Zastava Model CZ99 Precision .22 LR Bolt Action Rifle with Weaver Classic 4x28mm Rimfire Scope
By Jim Force
I love it when I finally get a firearm "right," but what a tortured path it sometimes takes to get there. This is the story of my almost perfect Zastava Model CZ99 .22 bolt action rifle.
It started when I was a camper in Northern Michigan at age nine and was taught to shoot. We learned on well used Remington bolt action, single shot .22s, lying prone on a concrete slab and shooting paper targets at 50 feet. I absolutely loved it.
At age 14, my father purchased a Marlin 25 bolt-action, magazine fed .22 rifle for me. It came with a scope and I dragged that rifle everywhere I could. We had a summer cottage on a lake outside of Detroit, where I shot at tin cans and soda bottles.
When I was in my mid 20s a cousin, who was living in a rather rough part of Detroit, asked to borrow my Marlin 25 for self-defense. Unfortunately, I never saw that rifle again and I miss it to this day.
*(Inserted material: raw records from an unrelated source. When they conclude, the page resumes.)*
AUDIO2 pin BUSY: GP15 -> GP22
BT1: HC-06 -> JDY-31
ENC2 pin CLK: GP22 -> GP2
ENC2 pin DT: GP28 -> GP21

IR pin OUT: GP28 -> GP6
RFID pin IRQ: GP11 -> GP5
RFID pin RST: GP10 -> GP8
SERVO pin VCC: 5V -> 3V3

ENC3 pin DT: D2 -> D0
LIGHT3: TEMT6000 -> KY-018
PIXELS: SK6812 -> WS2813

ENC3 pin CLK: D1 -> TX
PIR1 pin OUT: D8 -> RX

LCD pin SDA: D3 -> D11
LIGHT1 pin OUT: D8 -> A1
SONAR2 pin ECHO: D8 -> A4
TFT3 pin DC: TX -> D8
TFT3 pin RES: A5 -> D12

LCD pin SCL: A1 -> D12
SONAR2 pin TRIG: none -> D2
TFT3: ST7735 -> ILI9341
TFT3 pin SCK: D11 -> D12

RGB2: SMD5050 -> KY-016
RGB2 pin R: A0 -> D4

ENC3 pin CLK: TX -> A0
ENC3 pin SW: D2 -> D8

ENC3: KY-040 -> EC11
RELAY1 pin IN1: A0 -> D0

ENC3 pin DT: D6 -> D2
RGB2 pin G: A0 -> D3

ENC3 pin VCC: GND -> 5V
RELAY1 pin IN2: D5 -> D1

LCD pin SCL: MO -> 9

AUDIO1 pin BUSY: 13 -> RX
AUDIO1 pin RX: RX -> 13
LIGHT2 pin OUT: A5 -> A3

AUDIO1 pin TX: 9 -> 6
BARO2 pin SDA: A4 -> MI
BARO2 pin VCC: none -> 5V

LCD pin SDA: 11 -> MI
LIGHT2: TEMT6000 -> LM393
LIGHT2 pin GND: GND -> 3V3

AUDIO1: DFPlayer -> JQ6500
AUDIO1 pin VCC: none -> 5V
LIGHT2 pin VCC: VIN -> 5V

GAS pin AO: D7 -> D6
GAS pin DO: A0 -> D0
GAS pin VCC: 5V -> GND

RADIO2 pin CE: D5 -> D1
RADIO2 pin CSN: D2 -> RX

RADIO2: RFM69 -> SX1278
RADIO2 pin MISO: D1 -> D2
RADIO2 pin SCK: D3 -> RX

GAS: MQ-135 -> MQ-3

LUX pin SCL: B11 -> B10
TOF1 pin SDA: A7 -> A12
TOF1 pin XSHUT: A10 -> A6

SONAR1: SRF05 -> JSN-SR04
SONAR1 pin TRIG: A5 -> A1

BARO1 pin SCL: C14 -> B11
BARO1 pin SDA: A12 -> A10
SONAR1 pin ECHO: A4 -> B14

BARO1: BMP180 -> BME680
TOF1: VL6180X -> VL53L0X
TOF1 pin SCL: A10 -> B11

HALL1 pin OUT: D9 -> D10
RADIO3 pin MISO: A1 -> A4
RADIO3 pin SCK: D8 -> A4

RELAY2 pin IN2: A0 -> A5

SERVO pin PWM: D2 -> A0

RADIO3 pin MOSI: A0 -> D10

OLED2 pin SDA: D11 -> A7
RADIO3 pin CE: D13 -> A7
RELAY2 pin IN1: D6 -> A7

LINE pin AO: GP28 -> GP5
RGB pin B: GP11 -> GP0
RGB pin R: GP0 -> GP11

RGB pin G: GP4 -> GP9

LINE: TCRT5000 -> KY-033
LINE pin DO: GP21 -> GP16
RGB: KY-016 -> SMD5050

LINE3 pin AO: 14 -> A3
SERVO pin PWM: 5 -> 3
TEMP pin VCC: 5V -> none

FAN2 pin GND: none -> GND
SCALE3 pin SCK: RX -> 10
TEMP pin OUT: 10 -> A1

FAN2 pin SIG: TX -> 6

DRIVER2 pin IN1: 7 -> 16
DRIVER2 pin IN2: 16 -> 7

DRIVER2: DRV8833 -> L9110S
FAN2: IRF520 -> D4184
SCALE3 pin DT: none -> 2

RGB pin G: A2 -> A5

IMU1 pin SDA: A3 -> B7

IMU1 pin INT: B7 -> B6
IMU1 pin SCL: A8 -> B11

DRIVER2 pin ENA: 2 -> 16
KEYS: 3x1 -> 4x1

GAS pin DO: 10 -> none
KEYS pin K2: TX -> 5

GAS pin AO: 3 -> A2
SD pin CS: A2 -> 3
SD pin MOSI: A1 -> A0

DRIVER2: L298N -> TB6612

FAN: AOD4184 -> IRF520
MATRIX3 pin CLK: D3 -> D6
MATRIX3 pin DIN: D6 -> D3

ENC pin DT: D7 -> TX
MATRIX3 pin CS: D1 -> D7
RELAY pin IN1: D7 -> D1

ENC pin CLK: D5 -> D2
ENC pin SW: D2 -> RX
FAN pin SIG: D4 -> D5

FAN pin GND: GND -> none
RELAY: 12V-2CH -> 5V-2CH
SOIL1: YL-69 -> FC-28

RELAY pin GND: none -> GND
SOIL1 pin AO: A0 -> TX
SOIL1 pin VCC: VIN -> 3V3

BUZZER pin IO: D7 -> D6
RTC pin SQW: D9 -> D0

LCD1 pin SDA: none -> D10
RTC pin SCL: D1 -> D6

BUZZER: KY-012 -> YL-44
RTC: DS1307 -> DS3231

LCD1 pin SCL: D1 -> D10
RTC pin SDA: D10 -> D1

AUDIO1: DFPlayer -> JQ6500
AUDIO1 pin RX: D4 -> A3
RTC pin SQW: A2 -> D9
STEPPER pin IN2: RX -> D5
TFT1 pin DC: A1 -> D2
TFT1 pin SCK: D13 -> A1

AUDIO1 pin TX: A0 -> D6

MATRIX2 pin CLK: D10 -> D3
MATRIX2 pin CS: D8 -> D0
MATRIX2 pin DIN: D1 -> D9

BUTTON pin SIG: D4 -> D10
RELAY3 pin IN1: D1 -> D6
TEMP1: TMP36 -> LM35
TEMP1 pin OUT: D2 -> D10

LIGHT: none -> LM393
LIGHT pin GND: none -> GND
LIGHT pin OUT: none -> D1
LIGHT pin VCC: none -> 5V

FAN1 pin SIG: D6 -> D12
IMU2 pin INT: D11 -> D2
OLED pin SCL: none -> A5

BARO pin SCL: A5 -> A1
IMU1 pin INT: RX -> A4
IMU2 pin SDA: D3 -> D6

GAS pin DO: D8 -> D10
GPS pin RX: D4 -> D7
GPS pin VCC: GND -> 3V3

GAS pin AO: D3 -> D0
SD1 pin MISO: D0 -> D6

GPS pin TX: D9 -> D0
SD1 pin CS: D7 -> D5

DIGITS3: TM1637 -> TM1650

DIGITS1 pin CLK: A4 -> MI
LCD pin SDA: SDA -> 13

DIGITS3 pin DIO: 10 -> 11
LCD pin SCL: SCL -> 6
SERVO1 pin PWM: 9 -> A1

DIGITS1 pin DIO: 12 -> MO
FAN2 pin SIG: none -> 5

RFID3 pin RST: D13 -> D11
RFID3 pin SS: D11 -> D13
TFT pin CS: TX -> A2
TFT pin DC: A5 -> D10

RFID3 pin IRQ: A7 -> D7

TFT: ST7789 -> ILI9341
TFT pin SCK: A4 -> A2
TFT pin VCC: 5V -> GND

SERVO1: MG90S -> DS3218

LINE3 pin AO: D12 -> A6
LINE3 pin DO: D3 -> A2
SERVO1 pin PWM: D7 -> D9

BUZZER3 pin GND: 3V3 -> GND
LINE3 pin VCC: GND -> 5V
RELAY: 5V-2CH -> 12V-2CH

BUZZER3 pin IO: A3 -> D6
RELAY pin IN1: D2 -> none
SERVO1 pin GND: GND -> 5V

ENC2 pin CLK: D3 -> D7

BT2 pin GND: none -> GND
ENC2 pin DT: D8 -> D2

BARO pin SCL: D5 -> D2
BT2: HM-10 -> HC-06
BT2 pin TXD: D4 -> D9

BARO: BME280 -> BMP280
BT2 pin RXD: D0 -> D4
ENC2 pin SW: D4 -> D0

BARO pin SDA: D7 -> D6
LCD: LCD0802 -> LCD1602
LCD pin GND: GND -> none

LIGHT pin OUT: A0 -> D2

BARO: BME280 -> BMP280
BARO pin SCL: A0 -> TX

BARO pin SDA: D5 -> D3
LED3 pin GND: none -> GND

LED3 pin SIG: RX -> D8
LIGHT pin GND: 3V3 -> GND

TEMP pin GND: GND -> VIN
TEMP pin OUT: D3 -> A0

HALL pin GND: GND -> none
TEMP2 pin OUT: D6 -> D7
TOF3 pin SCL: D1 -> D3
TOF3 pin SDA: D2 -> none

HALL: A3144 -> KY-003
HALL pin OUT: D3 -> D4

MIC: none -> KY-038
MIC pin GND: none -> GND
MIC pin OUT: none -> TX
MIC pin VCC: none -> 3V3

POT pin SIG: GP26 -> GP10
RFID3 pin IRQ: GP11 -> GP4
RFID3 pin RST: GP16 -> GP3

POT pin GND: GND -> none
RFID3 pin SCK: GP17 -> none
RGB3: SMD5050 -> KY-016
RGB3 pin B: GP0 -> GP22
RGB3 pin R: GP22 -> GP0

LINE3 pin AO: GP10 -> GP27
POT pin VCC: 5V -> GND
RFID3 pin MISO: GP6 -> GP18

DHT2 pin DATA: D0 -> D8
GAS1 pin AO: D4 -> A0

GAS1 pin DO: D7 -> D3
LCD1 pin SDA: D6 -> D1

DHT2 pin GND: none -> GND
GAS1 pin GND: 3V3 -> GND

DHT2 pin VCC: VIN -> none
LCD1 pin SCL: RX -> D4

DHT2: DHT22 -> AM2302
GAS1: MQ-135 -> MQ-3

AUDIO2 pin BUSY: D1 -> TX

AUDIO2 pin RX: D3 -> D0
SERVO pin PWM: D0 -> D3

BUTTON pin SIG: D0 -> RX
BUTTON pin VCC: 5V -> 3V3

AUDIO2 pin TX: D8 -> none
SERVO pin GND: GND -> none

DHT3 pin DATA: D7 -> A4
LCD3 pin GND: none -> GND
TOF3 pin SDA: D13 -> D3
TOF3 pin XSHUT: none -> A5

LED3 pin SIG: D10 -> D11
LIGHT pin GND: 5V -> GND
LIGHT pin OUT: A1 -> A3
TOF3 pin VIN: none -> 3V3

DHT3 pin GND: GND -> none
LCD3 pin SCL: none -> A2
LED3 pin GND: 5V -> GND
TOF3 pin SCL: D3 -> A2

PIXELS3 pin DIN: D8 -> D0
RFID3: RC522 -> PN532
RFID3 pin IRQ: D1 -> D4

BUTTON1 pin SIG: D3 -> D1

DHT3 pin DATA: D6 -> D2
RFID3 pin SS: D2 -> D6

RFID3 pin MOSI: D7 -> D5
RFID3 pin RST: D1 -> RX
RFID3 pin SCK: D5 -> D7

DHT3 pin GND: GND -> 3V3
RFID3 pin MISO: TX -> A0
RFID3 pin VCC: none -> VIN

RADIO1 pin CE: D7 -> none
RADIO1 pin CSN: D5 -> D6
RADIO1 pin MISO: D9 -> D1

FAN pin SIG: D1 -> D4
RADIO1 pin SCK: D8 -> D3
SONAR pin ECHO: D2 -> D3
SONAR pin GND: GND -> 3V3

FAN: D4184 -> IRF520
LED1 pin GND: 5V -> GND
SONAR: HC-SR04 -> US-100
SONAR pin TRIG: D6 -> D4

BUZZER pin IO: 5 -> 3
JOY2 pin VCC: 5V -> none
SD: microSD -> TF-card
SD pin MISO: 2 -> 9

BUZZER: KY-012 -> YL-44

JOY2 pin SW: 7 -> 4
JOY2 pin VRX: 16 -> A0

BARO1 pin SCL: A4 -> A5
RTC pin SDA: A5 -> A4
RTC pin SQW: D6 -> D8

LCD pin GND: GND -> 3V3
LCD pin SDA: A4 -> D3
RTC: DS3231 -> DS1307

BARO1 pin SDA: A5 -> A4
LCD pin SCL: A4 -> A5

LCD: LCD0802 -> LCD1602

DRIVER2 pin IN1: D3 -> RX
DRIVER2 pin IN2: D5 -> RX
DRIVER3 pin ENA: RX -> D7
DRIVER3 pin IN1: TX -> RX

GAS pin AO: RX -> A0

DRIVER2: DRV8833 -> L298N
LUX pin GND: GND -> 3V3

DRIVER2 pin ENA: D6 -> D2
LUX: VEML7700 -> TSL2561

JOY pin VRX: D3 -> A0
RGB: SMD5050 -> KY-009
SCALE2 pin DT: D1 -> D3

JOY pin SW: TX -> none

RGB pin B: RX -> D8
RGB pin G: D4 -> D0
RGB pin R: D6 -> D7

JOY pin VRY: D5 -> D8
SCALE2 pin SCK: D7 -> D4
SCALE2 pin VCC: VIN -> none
By my mid-40's, I had settled into a comfortable family life in North Carolina with my beautiful bride and I was operating my own construction company. Because of certain friendships and access to their land I was able to renew my hunting passion and fascination with firearms. I felt a definite need/desire for a .22 rifle and I started this current quest.
I purchased a Marlin Model 60, a tubular magazine fed semi-automatic rifle. (See Marlins and Pawnshops.) I mounted a Bushnell .22 scope and it served well for plinking and hunting squirrels.
Unfortunately, Marlin 60's are difficult to un-load, occasionally jamb and are almost impossible to single load. Having experienced these difficulties while teaching my niece how to shoot, I started to consider acquiring a different 22.
Several years ago, while visiting one of our local gun shops, I noticed a bolt action, magazine fed .22 rifle on the wall. Upon examination, it proved to be a Zastava Model CZ99, produced in Kragujevac, Serbia by Crvena Zastava. ("CZ" is part of the Crvena Zastava model designation and there is no relationship to the better known CZ brand rifles made in the Czech Republic.) It had a walnut stock with four panel cut checkering, a fluted comb, black plastic butt plate and steel detachable sling swivel studs.
The un-loading problems were solved by a five shot, sheet steel, detachable box magazine. An open top receiver makes it easy to load a single cartridge directly into the chamber.
Zastava Model CZ99 rifles have been imported and distributed in the US by a number of different firms, including Century Arms, Charles Daly and Remington (as the Model 5) among others, so designations and details may vary. I negotiated with the owner and walked away with the rifle for $245.
Zastava Model CZ99 Precision Rifle Specifications
The oiled stock looked almost unfinished to me, so I removed it and applied six coats of Timberlux wood finish. This provided a nice, deep luster that seemed to fill all of the wood pores. The single border checkering appears to be hand cut, three rows at a time, with European style flat-top diamonds and there are plenty of run-overs.
The two-piece bolt uses dual extractors and the ejector is fixed in the receiver. The bolt handle protrudes well out from the stock and the bolt knob is round. The square root of the bolt handle serves as a locking lug.
The single stage trigger is adjustable for take-up and pull weight. Remove the barreled action from the stock to access the adjustment screws.
A two position safety is located at the right rear of the machined steel receiver. It locks the bolt and trigger when the action is cocked.
The steel parts of the gun exhibit a deep, polished blue and, together with the refinished walnut stock, make for an attractive looking rifle. I didn't like the open sights, so mounted a Nikon ProStaff .22 riflescope, which proved easy to zero, and started shooting at 50 yards.
With its 22 inch, six groove, cold hammer forged barrel and crisp, adjustable trigger, the rifle performed well for me. From a camp chair and using shooting sticks, I shot informal groups ranging from two inches to four inches (center to center) at 50 yards.
I continued to teach young and old beginners how to shoot with this rifle. The only flaw is the magazine, which is difficult to load, although with experience and practice it became easier.
What I did not like was the size of the Nikon scope. Aesthetically, it was just too big for this nimble little rifle.
Another online search led me to an old reliable, a Weaver Classic 4x28 rimfire scope. This scope features a one-piece, aircraft grade aluminum, one inch diameter main tube with a matte black finish and fully multi-coated optics. It is guaranteed to be waterproof, fog proof and shockproof. The image is bright, with good edge sharpness and low flare. It looks great on the rifle, being the right size with clean lines.
Weaver Classic Rimfire 4x28 Riflescope Specifications
In the field, it took me about 20 rounds of CCI .22 LR Mini-Mag ammo to get the new scope sighted-in, using my shooting sticks and camp chair. I was able to place the final group within the target's four inch center circle, with one shot in the center of the bullseye, which is pretty good for this old grandfather. This CZ99 with the Weaver scope is about perfect for me!